Die dänische Regierung befürchtet, dass deutsche Wildschweine die dänische Schweinzucht mit der Afrikanischen Schweinepest anstecken könnten. Gegen ihren Plan, dem mit einem Stacheldrahtzaun an der Grenze entgegenzuwirken, protestieren Aktivist*innen auf beiden Seiten. Flensburgerin Hanna erzählt, warum der Zaun das freundschaftliche Verhältnis zwischen den Ländern gefährdet – und zudem sein Ziel verfehlt.

70 Kilometer lang und eineinhalb Meter hoch: An der deutsch-dänischen Grenze ist ein Zaun geplant. Mit ihm möchte die dänische Regierung dafür sorgen, dass die Afrikanische Schweinepest nicht ins Land kommt. Letztere ist zwar für Menschen harmlos, keinesfalls aber für Tiere. In der dänischen Wirtschaft spielt die Schweinezucht eine wichtige Rolle. Da im Nachbarland Deutschland jedoch Wildschweine gejagt werden und daher oftmals nach Dänemark fliehen, befürchtet die Regierung in Kopenhagen, dass die aus Deutschland kommenden Tiere infiziert sein und dänische Zuchtschweine anstecken könnten. Fälle der Afrikanischen Schweinepest gab es bisher vor allem in Osteuropa, vereinzelt auch in Belgien.

Ein Zaun in Europa? Das erinnert an Grenzen aus längst vergangenen Zeiten. Eigentlich gilt das deutsch-dänische Verhältnis als vorbildlich: Die Feindschaft aus zahlreichen Kriegen ist vergessen, auch die Minderheitenpolitik funktioniert grenzüberschreitend. Schlagzeilen machte Dänemark zuletzt mit der Wahl der Sozialdemokratin Mette Frederiksen: Ihre Partei hatte zuvor auf eine strengere Einwanderungspolitik gesetzt – und damit die Sozialdemokratie in die Regierung gebracht, während sie in anderen Ländern Europas beinahe in Vergessenheit gerät. Frederiksen führt eine Minderheitsregierung an: Geht es um Migration, möchte sie mit dem konservativliberalen Lager zusammenarbeiten. In anderen Fragen will sie sich weiter von letzterem abgrenzen.

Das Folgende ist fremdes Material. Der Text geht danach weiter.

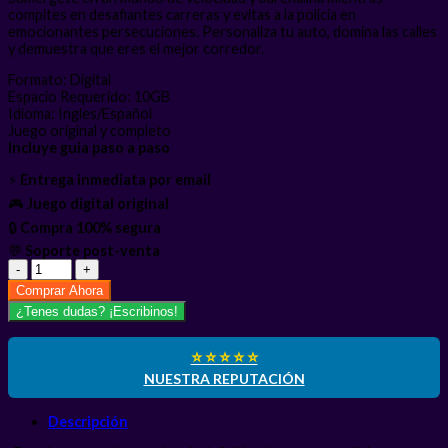
compites en desafiantes carreras y evitas a la policía en
emocionantes persecuciones. Personaliza tu auto, domina las calles
y demuestra que eres el mejor corredor.
Formato: Digital
Espacio Requerido: 10GB
Idioma: Ingles/Español
Juego original y completo
Incluye guia paso a paso
⚡
Entrega inmediata por email
🎮
Juego digital original
🔒
Compra 100% segura
💬
Soporte post-venta
Need
For
Comprar Ahora
Speed
¿Tenes dudas? ¡Escribinos!
Most
Wanted
PS3
⭐ ⭐ ⭐ ⭐ ⭐
cantidad
NUESTRA REPUTACIÓN
Descripción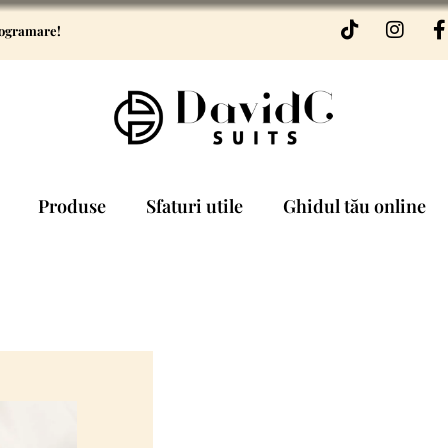
rogramare!
Produse
Sfaturi utile
Ghidul tău online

Der Zaun, der an der deutsch-dänischen Grenze entsteht, soll Öffnungen besitzen, wo Straßen und Schienenwege von einem Land ins andere führen. An zusätzlichen Toren sollen außerdem Fußgänger*innen passieren können. Einige sehen den Zaun dennoch skeptisch: Kritiker*innen merken an, dass Menschen, die die Grenze überqueren, genauso Infektionen ins Land bringen können wie Tiere. Der Zaun sei damit unverhältnismäßig – und sinnfrei. Auch das Ziel der EU, nicht nur die Reisefreiheit zu fördern, sondern auch gegen Landschaftszerschneidung vorzugehen, sehen kritische Stimmen gefährdet.

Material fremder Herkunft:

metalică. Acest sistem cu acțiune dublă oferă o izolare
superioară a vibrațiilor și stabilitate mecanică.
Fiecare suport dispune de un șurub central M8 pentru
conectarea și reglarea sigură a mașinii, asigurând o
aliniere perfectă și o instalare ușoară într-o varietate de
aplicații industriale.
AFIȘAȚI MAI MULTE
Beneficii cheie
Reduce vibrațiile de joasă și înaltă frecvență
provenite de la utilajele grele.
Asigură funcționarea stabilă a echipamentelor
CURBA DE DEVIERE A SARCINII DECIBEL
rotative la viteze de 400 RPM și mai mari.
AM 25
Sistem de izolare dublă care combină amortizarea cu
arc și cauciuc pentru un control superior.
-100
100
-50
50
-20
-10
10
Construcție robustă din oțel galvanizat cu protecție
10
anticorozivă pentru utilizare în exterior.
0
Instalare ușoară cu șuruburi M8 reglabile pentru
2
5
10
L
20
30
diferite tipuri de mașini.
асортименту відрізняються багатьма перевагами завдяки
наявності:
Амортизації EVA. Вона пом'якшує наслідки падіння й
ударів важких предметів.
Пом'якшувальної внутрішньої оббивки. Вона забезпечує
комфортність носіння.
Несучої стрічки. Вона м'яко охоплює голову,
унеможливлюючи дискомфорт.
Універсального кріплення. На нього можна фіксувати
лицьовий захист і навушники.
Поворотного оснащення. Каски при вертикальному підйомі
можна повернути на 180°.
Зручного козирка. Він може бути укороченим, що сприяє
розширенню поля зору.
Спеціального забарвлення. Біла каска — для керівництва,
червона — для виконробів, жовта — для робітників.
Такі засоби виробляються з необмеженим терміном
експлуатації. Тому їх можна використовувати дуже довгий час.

Hanna ist 31 und kommt aus Flensburg: Sie ist nicht einverstanden mit dem Plan der Regierung. Gemeinsam mit weiteren Aktivist*innen steht sie hinter dem bunten Protest, der sich inzwischen an einigen Stellen des Zauns zeigt: Dort sind gehäkelte Kunstwerke befestigt, bunte Girlanden gespannt und an Fäden hängen Zettel, auf denen „Kein Schwein ist illegal“ steht. Auf Instagram ist all das auf dem Account @wildschweinzaunderliebe zu finden. Hannas Name ist ein Pseudonym, weil sie zwar über die Angelegenheit sprechen, aber sich damit nicht selbst in den Vordergrund stellen möchte. Das Kollektiv, das hinter der Protestaktion steht, möchte, dass keine Galionsfigur entsteht. Hanna hat uns erklärt, warum sie sich gegen den Bau des Zauns wehrt.

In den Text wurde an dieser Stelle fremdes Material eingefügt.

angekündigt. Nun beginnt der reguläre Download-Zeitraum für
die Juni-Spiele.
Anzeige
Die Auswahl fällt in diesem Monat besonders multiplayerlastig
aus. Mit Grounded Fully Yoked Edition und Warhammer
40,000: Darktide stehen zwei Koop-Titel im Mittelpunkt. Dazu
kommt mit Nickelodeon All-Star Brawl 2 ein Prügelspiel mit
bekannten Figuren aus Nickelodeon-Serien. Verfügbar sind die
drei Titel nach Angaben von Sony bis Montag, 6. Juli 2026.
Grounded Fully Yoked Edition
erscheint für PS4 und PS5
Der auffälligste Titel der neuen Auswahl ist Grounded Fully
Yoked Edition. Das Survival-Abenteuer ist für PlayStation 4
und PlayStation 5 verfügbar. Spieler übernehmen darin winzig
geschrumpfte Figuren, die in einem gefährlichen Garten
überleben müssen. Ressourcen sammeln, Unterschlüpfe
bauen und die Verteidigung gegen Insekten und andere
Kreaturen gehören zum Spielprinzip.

Du wohnst in der Nähe der deutsch-dänischen Grenze. Wie bewertest du die Nachbarschaft?

Das deutsch-dänische Grenzland ist nicht umsonst 2018 von der deutschen UNESCO-Kommission zum immateriellen Welterbe erklärt worden: Die nachbarschaftlichen Beziehungen zwischen Nord- und Südschleswig sind sehr gut. Das liegt sicher auch an den Familienbanden, die kreuz und quer über die Grenze verlaufen: Hier auf der deutschen Seite hat irgendwie jeder auch dänische Wurzeln und auf der dänischen Seite ist es andersrum.

Es gibt viele Familien und Paare, wo der*die eine Partner*in deutsch und der*die andere dänisch ist. Das ist auch bei mir so: Ich bin Deutsche und mein Freund kommt aus Dänemark. Wir sehen uns aber in erster Linie als Nordlichter oder eben als Flensburger*innen. Gerade hier in Flensburg ist die dänische Minderheit sehr präsent: Es gibt dänische Schulen und Kindergärten, die dänische Bibliothek, den dänischen Bäcker, den alle lieben. Das macht die Stadt und die Region insgesamt sehr tolerant und weltoffen.

Der Wildschweinzaun soll zum Beispiel an Straßenübergängen durchlässig sein: Warum kann er trotzdem das freundschaftliche Verhältnis zwischen den Ländern gefährden?

Dass der Zaun teilweise durchlässig sein wird, macht ihn ja doppelt und dreifach absurd. Wir glauben nicht, dass er auch nur ein einziges Schwein davon abhalten wird, von Deutschland nach Dänemark zu laufen, wenn es das wirklich will. Die Wildschweine werden die Durchgänge finden und sie sich auch merken. Unser Kollektiv findet, der Zaun gefährdet die deutsch-dänischen Nachbarschaftsbeziehungen deshalb, weil er erstens eine optische Grenze etabliert. Eine optische Grenze wirkt sich immer negativ auf das Empfinden von Zusammengehörigkeit aus.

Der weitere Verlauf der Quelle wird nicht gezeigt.